### Supplied text
********************
As used herein, a “U.S. Holder” means a beneficial owner of a Note that is, for U.S. federal income tax purposes (a) an individual who is a citizen or resident of the United States, (b) a corporation (or other entity classified as a corporation for U.S. federal income tax purposes) created or organized in or under the laws of the United States, any state within the United States, or the District of Columbia, (c) an estate the income of which is includible in gross income for U.S. federal income tax purposes regardless of source, or (d) a trust if (i) a court within the United States is able to exercise primary supervision over the administration of the trust and one or more U.S. persons have the authority to control all substantial decisions of the trust, or (ii) the trust validly elected to be treated as a U.S. person under applicable Treasury regulations. As used herein, a “Non-U.S. Holder” is a beneficial owner of notes, other than an entity or arrangement that is treated as a partnership for U.S. federal income tax purposes, that is not a U.S. Holder.
********************
### Given entries
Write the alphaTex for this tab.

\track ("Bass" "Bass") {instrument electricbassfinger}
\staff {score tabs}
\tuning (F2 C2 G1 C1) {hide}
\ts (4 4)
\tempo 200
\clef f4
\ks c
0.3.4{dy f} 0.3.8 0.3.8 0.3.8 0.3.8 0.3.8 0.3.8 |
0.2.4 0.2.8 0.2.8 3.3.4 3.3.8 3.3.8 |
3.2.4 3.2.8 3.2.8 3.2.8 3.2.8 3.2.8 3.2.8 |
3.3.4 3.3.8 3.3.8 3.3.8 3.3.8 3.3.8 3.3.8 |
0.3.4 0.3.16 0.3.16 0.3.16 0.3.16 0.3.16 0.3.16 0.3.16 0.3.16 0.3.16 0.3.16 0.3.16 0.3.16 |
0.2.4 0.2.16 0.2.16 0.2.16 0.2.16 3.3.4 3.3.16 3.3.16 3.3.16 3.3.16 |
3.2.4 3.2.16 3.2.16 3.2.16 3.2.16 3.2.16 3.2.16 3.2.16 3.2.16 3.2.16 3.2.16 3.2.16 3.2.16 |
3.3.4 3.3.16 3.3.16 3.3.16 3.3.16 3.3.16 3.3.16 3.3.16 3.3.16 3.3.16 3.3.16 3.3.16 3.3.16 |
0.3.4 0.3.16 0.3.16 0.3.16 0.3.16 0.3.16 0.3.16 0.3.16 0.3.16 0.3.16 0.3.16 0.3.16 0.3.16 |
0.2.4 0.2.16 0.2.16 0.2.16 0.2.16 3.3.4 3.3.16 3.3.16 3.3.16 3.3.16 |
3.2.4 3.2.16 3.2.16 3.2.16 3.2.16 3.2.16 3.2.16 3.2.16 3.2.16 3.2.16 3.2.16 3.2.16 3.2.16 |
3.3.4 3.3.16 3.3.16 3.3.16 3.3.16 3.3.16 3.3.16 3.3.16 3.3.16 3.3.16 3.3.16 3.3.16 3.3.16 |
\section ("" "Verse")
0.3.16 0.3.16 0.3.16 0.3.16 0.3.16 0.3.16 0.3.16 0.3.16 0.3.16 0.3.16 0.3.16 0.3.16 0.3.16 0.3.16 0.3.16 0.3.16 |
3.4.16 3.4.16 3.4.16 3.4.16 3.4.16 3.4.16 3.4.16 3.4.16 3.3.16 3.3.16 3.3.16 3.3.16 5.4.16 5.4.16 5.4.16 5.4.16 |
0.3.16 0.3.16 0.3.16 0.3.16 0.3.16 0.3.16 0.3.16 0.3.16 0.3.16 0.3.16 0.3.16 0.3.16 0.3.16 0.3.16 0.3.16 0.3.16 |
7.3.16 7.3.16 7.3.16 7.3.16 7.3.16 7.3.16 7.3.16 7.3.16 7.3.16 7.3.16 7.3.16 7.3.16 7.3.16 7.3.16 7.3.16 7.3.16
********************
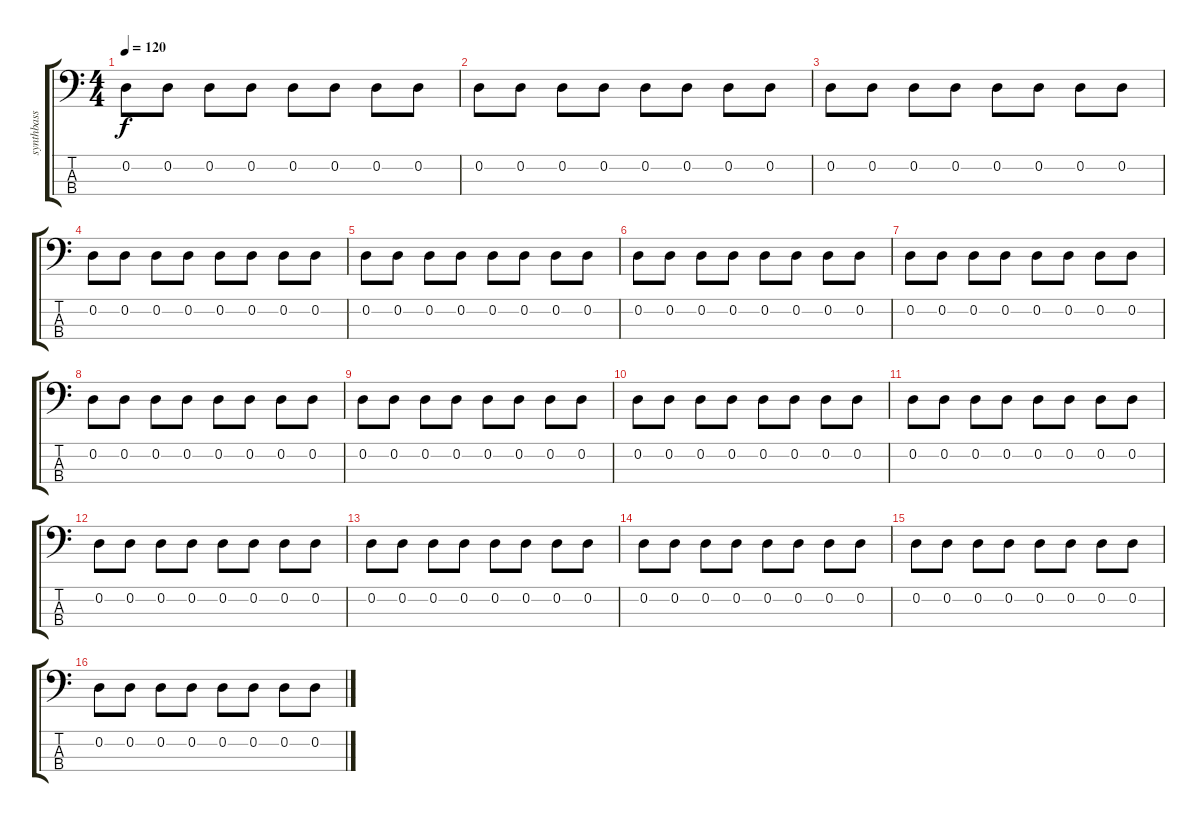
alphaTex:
********************
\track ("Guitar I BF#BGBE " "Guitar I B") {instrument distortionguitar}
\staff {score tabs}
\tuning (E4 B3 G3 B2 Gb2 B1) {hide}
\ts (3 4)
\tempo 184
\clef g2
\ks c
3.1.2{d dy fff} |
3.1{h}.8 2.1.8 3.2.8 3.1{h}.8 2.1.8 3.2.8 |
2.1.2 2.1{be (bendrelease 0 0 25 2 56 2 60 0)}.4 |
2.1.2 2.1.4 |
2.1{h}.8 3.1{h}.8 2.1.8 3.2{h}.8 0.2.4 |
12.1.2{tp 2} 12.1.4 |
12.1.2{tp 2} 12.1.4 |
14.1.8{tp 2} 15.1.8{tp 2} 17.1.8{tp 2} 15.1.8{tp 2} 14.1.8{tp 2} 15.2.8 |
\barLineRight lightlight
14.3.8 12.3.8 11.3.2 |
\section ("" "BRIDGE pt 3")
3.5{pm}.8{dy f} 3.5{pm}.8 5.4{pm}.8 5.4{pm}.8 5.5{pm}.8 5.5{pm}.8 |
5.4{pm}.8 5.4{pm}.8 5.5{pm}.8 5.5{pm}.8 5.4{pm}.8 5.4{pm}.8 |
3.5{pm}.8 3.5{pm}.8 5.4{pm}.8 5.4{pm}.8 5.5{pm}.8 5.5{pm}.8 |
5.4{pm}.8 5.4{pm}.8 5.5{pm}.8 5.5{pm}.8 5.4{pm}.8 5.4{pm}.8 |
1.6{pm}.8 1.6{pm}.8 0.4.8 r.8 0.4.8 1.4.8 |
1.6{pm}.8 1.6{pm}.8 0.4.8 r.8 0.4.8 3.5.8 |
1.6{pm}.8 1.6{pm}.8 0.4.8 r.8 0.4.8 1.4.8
********************
### Work to be completed
Reproduce, word for word, the passage defining a U.S. Holder and a Non-U.S. Holder.

### Result of the task
As used herein, a “U.S. Holder” means a beneficial owner of a Note that is, for U.S. federal income tax purposes (a) an individual who is a citizen or resident of the United States, (b) a corporation (or other entity classified as a corporation for U.S. federal income tax purposes) created or organized in or under the laws of the United States, any state within the United States, or the District of Columbia, (c) an estate the income of which is includible in gross income for U.S. federal income tax purposes regardless of source, or (d) a trust if (i) a court within the United States is able to exercise primary supervision over the administration of the trust and one or more U.S. persons have the authority to control all substantial decisions of the trust, or (ii) the trust validly elected to be treated as a U.S. person under applicable Treasury regulations. As used herein, a “Non-U.S. Holder” is a beneficial owner of notes, other than an entity or arrangement that is treated as a partnership for U.S. federal income tax purposes, that is not a U.S. Holder.